### Your objective
Copy out every line in the entries below that includes "добавками".

### The data
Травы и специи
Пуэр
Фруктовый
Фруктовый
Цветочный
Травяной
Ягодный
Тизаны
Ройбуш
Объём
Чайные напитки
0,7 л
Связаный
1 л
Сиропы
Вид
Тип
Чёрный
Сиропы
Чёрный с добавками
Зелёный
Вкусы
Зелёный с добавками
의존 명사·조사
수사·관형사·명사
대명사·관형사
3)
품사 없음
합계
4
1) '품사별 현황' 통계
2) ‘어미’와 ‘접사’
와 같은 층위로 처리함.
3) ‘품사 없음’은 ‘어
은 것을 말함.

==

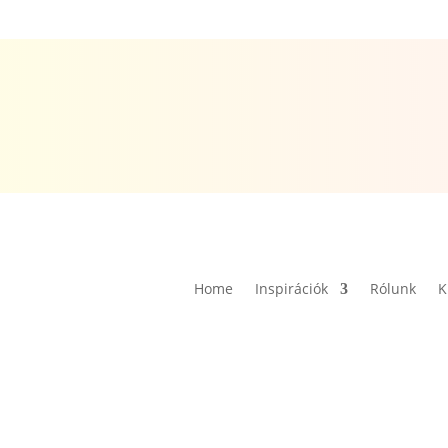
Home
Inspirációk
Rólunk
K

### Answer box
Чёрный с добавками
Зелёный с добавками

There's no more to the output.